It's worth noting however, that while good-intentioned, the Quaker philosophy was an abysmal failure when applied to penology. Prisoners kept in isolation for long periods of time do not become penitent and reflective, transforming into productive members of soicety. More often than not, they go insane. Today, solitary confinement is used strictly as a punishment within prisons, and most prisoners will adopt more socially-acceptable behavior to avoid this maddening treatment.
Eastern's seven earliest cell blocks may represent the first modern building in the United States. The concept plan, by the British-born architect John Haviland, reveals the purity of the vision. Seven cell blocks radiate from a central surveillance rotunda. Haviland's ambitious mechanical innovations placed each prisoner had his or her own private cell, centrally heated, with running water, a flush toilet, and a skylight. Adjacent to the cell was a private outdoor exercise yard contained by a ten-foot wall. This was in an age when the White House, with its new occupant Andrew Jackson, had no running water and was heated with coal-burning stoves.

---+---

**REQUIREMENT 1:** Copy the penology passage word for word, starting at "Eastern's seven earliest" and ending after "with coal-burning stoves.".
**REQUIREMENT 2:** In the penology passage, how high was the wall around each prisoner's outdoor exercise yard?
**REQUIREMENT 3:** Carry on writing the penology passage from its final sentence onward.

**DATASET EXCERPT:**
---+---

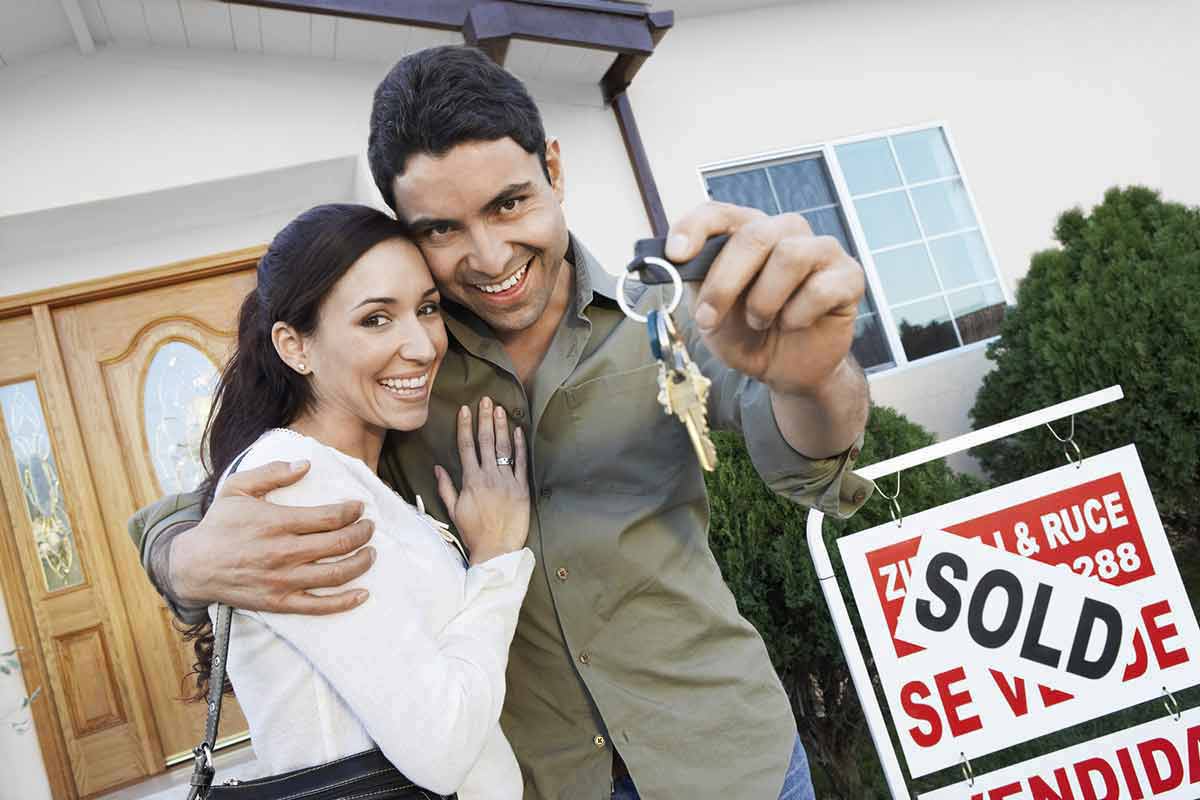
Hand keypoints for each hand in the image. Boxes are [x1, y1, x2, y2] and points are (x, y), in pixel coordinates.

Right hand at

---+---

**FINAL ANSWER 1:**
Eastern's seven earliest cell blocks may represent the first modern building in the United States. The concept plan, by the British-born architect John Haviland, reveals the purity of the vision. Seven cell blocks radiate from a central surveillance rotunda. Haviland's ambitious mechanical innovations placed each prisoner had his or her own private cell, centrally heated, with running water, a flush toilet, and a skylight. Adjacent to the cell was a private outdoor exercise yard contained by a ten-foot wall. This was in an age when the White House, with its new occupant Andrew Jackson, had no running water and was heated with coal-burning stoves.

**FINAL ANSWER 2:** Ten feet.

**FINAL ANSWER 3:**
In the vaulted, skylit cell, the prisoner had only the light from heaven, the word of God (the Bible) and honest work (shoemaking, weaving, and the like) to lead to penitence. In striking contrast to the Gothic exterior, Haviland used the grand architectural vocabulary of churches on the interior. He employed 30-foot, barrel vaulted hallways, tall arched windows, and skylights throughout. He wrote of the Penitentiary as a forced monastery, a machine for reform. But he added an impressive touch: a menacing, medieval facade, built to intimidate, that ironically implied that physical punishment took place behind those grim walls.
Virtually all prisons designed in the nineteenth century, world wide, were based on one of two systems: New York State's Auburn System, and the Pennsylvania System embodied in the Eastern State Penitentiary. During the century following Eastern's construction, more than 300 prisons in South America, Europe, Russia, China, Japan, and across the British Empire were based on its plan.
As tourists flocked to Philadelphia in the 1830s and 1840s to see this architectural wonder, a debate grew about the effectiveness and compassion of solitary confinement. Was it cruel to hold these men and women without outside visitors, without books or letters from home, without contact with the outside world? Accounts vary.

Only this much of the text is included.